The Court also addressed the potential for awarding attorney’s fees to the Plaintiff's counsel under the Equal Access to Justice Act (EAJA), which is an exception to the American Rule that typically prevents a winning party from recovering fees from the losing party. The EAJA allows such recovery against the United States under specific conditions, unless the government can demonstrate that its position was substantially justified. The burden lies with the United States to prove this justification.

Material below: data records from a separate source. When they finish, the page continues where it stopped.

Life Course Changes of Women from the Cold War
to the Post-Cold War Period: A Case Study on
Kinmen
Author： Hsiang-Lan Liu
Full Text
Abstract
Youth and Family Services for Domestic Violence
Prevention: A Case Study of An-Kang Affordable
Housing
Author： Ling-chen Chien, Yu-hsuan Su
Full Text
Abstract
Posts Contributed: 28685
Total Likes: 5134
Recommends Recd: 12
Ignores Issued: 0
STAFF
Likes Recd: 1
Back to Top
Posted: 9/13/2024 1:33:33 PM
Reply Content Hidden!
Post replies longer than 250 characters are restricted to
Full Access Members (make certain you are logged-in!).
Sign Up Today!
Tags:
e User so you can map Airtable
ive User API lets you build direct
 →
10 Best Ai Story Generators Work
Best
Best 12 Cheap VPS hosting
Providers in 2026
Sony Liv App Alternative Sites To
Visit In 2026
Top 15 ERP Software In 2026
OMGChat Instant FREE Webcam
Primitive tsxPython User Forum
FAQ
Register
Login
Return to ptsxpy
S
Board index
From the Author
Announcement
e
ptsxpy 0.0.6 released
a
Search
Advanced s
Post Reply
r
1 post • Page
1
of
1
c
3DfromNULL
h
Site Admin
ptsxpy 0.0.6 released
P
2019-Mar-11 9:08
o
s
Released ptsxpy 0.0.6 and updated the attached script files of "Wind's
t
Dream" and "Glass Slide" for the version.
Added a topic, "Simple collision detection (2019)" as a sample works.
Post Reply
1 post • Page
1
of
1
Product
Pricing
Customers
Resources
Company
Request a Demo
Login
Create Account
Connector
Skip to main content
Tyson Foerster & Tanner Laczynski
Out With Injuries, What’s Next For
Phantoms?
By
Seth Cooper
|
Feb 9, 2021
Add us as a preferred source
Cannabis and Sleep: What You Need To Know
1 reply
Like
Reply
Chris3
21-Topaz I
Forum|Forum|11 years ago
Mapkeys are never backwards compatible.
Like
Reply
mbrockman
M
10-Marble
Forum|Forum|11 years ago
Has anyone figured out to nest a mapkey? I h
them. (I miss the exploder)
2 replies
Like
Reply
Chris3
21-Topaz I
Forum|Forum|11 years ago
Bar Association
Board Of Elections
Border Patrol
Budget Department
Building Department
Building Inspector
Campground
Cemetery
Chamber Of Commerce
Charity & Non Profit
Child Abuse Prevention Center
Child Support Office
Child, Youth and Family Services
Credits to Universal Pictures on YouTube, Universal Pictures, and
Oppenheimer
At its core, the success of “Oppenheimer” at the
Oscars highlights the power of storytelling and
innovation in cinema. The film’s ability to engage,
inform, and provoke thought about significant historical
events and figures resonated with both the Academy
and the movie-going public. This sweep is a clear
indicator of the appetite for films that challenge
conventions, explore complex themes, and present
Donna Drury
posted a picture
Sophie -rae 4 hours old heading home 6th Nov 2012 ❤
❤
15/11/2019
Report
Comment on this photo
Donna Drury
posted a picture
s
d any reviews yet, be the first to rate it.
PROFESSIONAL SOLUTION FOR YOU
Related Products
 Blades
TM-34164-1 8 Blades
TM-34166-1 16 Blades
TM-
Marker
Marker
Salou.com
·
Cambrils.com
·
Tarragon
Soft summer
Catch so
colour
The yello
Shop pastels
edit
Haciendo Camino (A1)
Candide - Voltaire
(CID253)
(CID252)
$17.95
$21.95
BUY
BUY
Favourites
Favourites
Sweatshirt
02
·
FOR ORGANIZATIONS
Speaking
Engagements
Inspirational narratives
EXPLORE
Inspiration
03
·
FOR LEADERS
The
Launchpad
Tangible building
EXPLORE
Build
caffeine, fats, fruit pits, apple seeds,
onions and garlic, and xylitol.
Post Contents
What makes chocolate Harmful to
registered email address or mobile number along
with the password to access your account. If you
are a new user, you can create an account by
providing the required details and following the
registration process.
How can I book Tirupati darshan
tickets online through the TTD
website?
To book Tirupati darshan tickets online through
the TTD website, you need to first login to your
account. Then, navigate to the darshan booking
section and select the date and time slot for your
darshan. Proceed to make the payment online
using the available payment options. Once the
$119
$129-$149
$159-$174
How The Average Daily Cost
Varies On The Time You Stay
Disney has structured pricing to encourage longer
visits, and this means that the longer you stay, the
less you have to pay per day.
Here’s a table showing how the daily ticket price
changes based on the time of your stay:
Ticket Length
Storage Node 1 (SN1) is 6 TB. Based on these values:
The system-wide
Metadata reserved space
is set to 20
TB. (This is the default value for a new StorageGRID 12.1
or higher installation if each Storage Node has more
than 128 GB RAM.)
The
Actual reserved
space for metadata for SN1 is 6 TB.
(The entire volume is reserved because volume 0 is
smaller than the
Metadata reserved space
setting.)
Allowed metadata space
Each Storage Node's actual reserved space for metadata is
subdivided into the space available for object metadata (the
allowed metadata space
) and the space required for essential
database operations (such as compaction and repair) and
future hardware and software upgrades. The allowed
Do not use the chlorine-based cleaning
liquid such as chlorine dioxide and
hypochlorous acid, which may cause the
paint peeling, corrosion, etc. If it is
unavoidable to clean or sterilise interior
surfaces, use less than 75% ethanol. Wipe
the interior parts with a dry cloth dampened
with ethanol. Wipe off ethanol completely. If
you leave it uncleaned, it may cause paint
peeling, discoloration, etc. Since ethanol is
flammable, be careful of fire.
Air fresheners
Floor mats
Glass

Courts determine the United States' position to be “substantially justified” if it has a reasonable legal and factual basis. Despite prior rejection of the government's stance in the Sexton case, this Court finds the government’s position justified due to prevailing case law splits and the lack of obligation to follow Sexton. The Court concludes that the Debtor’s tax overpayment is part of the bankruptcy estate, protected by the automatic stay, and that the Debtor has claimed an exemption of $2,319.00. The Court denies the Defendants' Motion for Summary Judgment, noting the Plaintiff has not filed a cross-motion. It cites Federal Rule of Civil Procedure 56(f), allowing the Court to grant summary judgment for a nonmovant after providing notice and time to respond. Both parties acknowledge no genuine material facts are disputed, and the Court sets a deadline of July 20, 2015, for the USDA and Plaintiff to present any opposing legal or factual grounds regarding the summary judgment on the stay violation and attorney's fees, respectively. Failure to respond will lead to entry of summary judgment. Additionally, it is agreed that the Treasury must be dismissed as a defendant under 26 U.S.C. 6402(g). An Order reflecting these rulings will be issued, with findings of fact treated as conclusions of law and vice versa. There is a dispute regarding whether the USDA was properly notified as a creditor due to an alleged incorrect mailing address.

At the hearing on the USDA's motion for summary judgment, USDA counsel acknowledged that the Debt Servicing Center received the Debtor's letter. The Court conducted two pre-trial conferences while awaiting the outcome of the Sexton appeal to the U.S. District Court for the Western District of Virginia, which was dismissed on March 31, 2015, on procedural grounds without addressing the merits. The Court noted that the USDA, IRS, and U.S. Attorney's Office were likely familiar with the Sexton case prior to the offset in question, although Sexton was not mentioned in the government's initial argument until prompted by the Court. The same counsel represented the USDA in both matters. The Court emphasized the importance of considering relevant opinions from other judges to avoid creating conflicting authority within the same Court. The Treasury's interception of the taxpayer's refund was only partial due to negotiations concerning tax refunds in community property states, a matter deemed irrelevant to the current issue. The principle of mutuality dictates that the debt must be owed in the same right and between the same parties. Generally, the federal government is viewed as a single 'unitary creditor' for setoff purposes. The government retains options, as it may legally place a hold on the refund to maintain the status quo, provided it promptly seeks relief from stay to exercise its right of setoff, as established in Strumpf.